● Stored data:
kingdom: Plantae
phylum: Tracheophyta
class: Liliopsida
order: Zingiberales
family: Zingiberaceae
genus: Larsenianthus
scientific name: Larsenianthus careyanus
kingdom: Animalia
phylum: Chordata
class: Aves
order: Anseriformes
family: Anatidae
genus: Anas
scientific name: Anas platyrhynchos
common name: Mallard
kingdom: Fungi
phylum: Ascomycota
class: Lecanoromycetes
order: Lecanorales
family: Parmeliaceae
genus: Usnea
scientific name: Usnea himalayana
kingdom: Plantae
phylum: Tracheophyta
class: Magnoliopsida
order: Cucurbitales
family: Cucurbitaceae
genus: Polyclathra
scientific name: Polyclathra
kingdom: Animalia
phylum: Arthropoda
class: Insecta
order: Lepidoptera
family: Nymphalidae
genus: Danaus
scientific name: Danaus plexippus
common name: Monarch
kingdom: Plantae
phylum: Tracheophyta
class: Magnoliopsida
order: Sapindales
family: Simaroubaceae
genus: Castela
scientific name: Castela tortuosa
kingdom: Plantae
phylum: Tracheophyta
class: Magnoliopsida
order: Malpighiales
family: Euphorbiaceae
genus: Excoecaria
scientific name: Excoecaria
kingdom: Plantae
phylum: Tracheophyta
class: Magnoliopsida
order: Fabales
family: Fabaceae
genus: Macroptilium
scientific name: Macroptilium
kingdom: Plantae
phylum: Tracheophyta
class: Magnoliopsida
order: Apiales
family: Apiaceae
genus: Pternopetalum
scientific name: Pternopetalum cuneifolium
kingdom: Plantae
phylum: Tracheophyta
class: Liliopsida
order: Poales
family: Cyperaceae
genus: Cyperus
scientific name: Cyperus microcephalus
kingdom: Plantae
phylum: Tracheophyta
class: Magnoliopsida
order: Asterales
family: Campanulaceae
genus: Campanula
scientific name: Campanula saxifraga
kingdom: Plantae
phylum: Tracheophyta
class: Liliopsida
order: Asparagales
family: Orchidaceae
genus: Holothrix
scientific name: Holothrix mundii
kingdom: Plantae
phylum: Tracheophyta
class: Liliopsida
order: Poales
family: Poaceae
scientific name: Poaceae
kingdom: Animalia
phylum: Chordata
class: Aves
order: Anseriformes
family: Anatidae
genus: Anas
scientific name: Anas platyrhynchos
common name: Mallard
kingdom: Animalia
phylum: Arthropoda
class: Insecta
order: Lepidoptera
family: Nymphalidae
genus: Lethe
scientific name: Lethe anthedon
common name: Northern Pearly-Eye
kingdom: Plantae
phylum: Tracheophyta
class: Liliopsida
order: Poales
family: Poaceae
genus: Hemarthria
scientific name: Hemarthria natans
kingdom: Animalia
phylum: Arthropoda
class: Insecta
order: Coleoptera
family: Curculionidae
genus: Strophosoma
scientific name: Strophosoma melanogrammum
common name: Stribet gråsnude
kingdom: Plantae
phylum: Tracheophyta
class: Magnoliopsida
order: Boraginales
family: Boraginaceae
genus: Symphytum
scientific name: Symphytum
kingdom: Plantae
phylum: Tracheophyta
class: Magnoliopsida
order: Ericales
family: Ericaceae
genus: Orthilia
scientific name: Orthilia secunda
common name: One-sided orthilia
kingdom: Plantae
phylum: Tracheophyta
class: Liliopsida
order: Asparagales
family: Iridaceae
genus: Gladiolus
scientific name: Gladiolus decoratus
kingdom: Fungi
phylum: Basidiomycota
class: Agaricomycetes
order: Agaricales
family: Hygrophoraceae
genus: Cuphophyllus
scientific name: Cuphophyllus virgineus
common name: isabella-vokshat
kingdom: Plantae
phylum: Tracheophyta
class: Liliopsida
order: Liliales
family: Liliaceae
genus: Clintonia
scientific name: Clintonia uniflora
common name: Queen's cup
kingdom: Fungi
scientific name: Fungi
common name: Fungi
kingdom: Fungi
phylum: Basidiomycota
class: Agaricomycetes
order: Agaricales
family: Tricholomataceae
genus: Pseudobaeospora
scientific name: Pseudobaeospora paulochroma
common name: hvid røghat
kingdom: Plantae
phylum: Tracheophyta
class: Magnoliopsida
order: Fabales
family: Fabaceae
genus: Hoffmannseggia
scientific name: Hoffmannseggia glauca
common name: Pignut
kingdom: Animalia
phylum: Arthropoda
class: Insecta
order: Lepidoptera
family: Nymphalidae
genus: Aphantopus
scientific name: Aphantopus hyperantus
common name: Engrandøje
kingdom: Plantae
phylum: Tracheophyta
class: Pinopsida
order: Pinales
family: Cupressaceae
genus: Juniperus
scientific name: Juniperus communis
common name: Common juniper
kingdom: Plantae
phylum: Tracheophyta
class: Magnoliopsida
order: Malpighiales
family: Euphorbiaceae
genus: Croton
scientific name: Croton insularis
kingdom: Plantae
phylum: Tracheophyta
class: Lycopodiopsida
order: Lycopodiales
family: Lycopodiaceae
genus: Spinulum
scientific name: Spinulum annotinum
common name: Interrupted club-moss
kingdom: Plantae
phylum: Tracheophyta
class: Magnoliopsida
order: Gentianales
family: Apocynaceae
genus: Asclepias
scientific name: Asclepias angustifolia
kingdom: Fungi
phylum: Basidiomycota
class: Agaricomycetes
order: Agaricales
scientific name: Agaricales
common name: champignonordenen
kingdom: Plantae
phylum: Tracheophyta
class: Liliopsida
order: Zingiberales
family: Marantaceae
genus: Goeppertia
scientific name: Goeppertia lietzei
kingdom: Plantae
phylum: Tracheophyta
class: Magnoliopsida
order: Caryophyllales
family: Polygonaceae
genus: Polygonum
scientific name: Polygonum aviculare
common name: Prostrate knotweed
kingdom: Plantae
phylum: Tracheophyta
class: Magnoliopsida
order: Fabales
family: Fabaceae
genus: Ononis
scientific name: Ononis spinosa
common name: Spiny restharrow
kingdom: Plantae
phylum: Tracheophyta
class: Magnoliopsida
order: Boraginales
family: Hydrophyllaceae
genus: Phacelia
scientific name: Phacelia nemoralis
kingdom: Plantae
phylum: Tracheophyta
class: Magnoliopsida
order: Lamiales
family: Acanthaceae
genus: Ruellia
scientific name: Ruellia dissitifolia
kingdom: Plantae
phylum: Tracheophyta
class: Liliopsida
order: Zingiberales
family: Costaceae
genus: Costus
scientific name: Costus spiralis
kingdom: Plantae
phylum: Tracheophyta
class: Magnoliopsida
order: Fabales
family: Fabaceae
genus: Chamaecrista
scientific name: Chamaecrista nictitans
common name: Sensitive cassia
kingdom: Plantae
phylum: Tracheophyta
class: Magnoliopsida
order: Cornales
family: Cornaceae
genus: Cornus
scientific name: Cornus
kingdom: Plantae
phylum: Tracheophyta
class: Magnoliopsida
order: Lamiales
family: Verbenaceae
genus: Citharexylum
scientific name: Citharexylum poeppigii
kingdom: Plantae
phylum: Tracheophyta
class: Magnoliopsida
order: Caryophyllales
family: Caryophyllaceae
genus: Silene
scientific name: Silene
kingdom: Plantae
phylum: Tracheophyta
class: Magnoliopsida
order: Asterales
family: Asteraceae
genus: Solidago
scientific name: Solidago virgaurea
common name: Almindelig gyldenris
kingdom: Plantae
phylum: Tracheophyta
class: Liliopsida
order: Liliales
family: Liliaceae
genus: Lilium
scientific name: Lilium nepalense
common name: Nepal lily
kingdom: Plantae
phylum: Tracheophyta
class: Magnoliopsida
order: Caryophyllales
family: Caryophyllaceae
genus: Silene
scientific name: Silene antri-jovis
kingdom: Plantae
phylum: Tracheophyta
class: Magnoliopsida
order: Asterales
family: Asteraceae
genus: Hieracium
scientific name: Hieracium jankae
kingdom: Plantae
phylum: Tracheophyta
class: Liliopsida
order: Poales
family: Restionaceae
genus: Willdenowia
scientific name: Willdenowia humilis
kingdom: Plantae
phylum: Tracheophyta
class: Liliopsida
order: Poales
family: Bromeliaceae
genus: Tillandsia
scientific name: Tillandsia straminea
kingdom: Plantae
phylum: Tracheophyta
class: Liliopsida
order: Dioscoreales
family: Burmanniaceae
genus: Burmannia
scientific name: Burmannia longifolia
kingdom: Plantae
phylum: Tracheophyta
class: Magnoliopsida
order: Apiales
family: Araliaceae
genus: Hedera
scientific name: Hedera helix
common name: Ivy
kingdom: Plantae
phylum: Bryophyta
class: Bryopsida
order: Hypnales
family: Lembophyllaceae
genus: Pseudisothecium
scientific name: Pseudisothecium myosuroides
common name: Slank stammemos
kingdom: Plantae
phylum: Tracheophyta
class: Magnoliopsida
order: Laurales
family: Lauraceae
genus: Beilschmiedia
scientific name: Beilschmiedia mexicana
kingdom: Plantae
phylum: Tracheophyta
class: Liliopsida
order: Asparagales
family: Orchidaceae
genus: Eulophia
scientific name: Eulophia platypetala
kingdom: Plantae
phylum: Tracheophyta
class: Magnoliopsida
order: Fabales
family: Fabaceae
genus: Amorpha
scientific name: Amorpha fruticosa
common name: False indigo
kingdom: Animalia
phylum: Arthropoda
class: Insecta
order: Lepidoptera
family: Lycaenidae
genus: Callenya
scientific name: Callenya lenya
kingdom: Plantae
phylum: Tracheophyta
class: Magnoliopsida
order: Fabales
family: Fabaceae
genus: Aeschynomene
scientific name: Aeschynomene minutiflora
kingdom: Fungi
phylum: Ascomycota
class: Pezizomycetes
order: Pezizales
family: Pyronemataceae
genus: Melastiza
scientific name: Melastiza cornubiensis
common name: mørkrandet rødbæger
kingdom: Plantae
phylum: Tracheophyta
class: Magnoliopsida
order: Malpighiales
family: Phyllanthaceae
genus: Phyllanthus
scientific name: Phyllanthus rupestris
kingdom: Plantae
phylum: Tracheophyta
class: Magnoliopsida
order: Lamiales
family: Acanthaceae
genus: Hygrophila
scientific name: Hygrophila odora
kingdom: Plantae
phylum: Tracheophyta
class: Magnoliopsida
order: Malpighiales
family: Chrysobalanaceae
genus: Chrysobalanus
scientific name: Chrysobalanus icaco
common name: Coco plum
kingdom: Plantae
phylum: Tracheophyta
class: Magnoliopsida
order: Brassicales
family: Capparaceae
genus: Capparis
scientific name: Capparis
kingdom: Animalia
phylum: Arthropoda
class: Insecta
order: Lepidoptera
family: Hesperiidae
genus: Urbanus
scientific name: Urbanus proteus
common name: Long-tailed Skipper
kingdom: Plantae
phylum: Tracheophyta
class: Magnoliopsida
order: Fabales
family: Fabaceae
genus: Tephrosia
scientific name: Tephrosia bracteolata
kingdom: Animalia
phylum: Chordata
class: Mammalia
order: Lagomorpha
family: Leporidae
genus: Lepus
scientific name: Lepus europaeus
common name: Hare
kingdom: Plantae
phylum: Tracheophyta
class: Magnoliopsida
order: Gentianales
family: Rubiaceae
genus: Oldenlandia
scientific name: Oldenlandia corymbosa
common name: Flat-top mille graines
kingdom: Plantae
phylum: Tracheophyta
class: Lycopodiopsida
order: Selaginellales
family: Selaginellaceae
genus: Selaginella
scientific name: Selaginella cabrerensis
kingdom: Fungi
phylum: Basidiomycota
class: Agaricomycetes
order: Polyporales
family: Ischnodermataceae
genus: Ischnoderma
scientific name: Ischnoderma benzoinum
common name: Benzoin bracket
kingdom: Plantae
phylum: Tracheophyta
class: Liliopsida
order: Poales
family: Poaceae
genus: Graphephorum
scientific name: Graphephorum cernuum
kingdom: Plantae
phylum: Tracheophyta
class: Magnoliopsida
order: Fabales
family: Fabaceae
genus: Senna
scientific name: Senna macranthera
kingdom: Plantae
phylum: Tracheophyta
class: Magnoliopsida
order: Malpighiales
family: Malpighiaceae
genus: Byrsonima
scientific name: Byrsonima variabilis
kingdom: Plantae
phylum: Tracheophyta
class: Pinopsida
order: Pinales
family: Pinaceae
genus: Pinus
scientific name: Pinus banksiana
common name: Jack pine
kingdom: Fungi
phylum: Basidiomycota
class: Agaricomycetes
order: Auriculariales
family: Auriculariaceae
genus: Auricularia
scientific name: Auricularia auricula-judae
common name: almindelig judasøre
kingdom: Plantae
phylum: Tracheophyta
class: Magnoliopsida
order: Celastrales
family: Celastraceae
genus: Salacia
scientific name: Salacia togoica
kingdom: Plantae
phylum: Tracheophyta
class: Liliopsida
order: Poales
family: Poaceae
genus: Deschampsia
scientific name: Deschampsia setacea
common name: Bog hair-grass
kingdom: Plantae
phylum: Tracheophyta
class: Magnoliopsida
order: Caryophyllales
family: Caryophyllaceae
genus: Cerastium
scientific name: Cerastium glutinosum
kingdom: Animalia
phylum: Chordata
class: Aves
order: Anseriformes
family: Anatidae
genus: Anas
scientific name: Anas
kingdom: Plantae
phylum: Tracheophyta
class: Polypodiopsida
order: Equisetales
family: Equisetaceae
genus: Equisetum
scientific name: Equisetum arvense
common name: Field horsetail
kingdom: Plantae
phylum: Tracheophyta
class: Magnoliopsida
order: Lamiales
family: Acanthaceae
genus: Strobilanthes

● Instruction:
Rewrite the data from the line that contains "genus: Pseudobaeospora" through the line that contains "scientific name: Spinulum annotinum", changing every "common name" to "vernacular name" and leaving everything else as it is. Give only those lines.

● Complete response:
genus: Pseudobaeospora
scientific name: Pseudobaeospora paulochroma
vernacular name: hvid røghat
kingdom: Plantae
phylum: Tracheophyta
class: Magnoliopsida
order: Fabales
family: Fabaceae
genus: Hoffmannseggia
scientific name: Hoffmannseggia glauca
vernacular name: Pignut
kingdom: Animalia
phylum: Arthropoda
class: Insecta
order: Lepidoptera
family: Nymphalidae
genus: Aphantopus
scientific name: Aphantopus hyperantus
vernacular name: Engrandøje
kingdom: Plantae
phylum: Tracheophyta
class: Pinopsida
order: Pinales
family: Cupressaceae
genus: Juniperus
scientific name: Juniperus communis
vernacular name: Common juniper
kingdom: Plantae
phylum: Tracheophyta
class: Magnoliopsida
order: Malpighiales
family: Euphorbiaceae
genus: Croton
scientific name: Croton insularis
kingdom: Plantae
phylum: Tracheophyta
class: Lycopodiopsida
order: Lycopodiales
family: Lycopodiaceae
genus: Spinulum
scientific name: Spinulum annotinum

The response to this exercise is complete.